As expected, the daughter of Cuban President Raul Castro and director of the National Center for Sex Education explained the government’s position by arguing that “laws can not change prejudices and consciences.”
However, the lack of any political will to recognize the rights of LGBTQ people is becoming more evident in the regime’s policies. “The rights of all people, regardless of their orientation, are the same,” Roberto Caldas, president of the Inter-American Court of Human Rights, said.
Nelson Rodríguez Chartrand, a Cuban libertarian and a lawyer barred from exercising his profession as a dissident, told the PanAm Post that the Cuban regime “cares little for the rights of the governed” and that “Castro will never give up control over them.”
“The role of any moderately respectful human rights regime is to abolish the death penalty for everyone,” Rodríguez said. “The Cuban regime would never abolish (the death) penalty, because they use the threat of death to deter an uprising.”

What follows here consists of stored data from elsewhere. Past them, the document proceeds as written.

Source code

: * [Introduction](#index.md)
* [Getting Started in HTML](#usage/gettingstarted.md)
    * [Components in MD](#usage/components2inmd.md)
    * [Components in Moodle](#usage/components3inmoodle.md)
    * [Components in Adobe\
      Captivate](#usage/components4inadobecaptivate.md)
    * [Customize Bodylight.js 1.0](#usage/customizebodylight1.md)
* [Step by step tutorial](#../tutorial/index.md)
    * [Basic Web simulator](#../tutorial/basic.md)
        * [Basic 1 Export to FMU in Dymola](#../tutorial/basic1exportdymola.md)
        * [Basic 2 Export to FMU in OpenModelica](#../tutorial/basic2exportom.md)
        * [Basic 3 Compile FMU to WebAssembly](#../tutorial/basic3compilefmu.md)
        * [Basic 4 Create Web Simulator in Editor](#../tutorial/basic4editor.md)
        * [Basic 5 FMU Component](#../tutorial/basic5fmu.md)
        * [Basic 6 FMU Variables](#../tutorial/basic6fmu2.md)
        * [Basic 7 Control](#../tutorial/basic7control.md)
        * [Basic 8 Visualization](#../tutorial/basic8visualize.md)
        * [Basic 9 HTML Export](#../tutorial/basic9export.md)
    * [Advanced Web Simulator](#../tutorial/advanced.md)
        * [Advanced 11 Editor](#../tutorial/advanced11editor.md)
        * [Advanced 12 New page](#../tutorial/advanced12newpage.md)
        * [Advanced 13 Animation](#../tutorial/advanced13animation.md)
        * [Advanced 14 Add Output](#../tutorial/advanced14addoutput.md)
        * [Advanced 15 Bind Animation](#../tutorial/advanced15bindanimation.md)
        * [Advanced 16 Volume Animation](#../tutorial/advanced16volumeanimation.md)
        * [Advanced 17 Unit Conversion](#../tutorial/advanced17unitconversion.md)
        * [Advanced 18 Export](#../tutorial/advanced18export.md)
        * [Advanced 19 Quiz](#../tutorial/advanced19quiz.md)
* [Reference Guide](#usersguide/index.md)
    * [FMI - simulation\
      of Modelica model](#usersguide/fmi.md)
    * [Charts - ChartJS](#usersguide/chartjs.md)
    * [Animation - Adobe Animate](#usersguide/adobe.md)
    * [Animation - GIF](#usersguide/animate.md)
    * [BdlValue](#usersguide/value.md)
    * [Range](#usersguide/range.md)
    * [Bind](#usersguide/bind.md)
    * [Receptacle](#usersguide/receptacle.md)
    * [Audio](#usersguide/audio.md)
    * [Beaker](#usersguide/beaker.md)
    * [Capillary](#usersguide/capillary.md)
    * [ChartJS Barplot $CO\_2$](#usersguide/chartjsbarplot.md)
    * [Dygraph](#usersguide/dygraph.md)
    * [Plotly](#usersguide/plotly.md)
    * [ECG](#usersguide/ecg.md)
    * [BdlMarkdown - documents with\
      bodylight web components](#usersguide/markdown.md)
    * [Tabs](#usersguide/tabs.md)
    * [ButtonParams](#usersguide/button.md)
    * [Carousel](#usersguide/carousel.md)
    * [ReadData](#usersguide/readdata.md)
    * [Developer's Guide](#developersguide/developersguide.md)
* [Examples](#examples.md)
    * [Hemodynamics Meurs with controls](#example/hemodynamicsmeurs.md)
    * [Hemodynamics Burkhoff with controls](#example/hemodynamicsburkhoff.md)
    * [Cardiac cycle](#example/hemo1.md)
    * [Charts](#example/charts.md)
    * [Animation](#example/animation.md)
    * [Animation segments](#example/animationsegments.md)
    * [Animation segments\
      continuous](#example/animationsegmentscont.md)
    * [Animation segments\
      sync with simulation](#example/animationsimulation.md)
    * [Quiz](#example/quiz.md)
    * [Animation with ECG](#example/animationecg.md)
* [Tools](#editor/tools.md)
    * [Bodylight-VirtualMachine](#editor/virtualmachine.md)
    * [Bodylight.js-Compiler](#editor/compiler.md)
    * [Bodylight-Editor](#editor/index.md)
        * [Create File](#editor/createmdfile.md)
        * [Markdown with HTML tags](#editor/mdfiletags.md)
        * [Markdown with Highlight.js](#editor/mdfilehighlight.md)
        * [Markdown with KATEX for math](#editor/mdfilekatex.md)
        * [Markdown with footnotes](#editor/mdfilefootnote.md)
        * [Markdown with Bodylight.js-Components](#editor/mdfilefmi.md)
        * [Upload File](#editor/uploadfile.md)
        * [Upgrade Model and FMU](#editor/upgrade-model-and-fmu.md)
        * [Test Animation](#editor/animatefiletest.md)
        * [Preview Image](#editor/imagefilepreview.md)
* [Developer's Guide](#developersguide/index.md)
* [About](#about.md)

Rodríguez said that the regime is virtually blind to minority rights, focusing instead on its ability to exploit such people. Decades ago, both prostitutes and homosexuals were put in camps to reform their behavior, he said, while others were put into the clergy. In the present day, however, things have changed somewhat.
“Now that the revolution is over and they are dealing with backlashes, such practices have been abolished. On the contrary, there are even parades for homosexuals. They can manifest with more freedom than the organizations that oppose the regime, but as ordinary Cuban citizens their basic rights are limited in the same ways as anyone else who suffers under this regime.”